Stored data entries
= = =

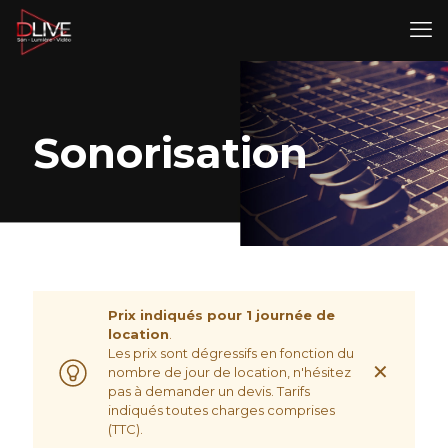
Sonorisation
Prix indiqués pour 1 journée de
location
.
Les prix sont dégressifs en fonction du
✕
nombre de jour de location, n'hésitez
pas à demander un devis. Tarifs
indiqués toutes charges comprises
(TTC).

= = =

What needs to be done:
Could the entries above be returned verbatim, with no pictures included?

Solution for this problem:
Sonorisation
Prix indiqués pour 1 journée de
location
.
Les prix sont dégressifs en fonction du
✕
nombre de jour de location, n'hésitez
pas à demander un devis. Tarifs
indiqués toutes charges comprises
(TTC).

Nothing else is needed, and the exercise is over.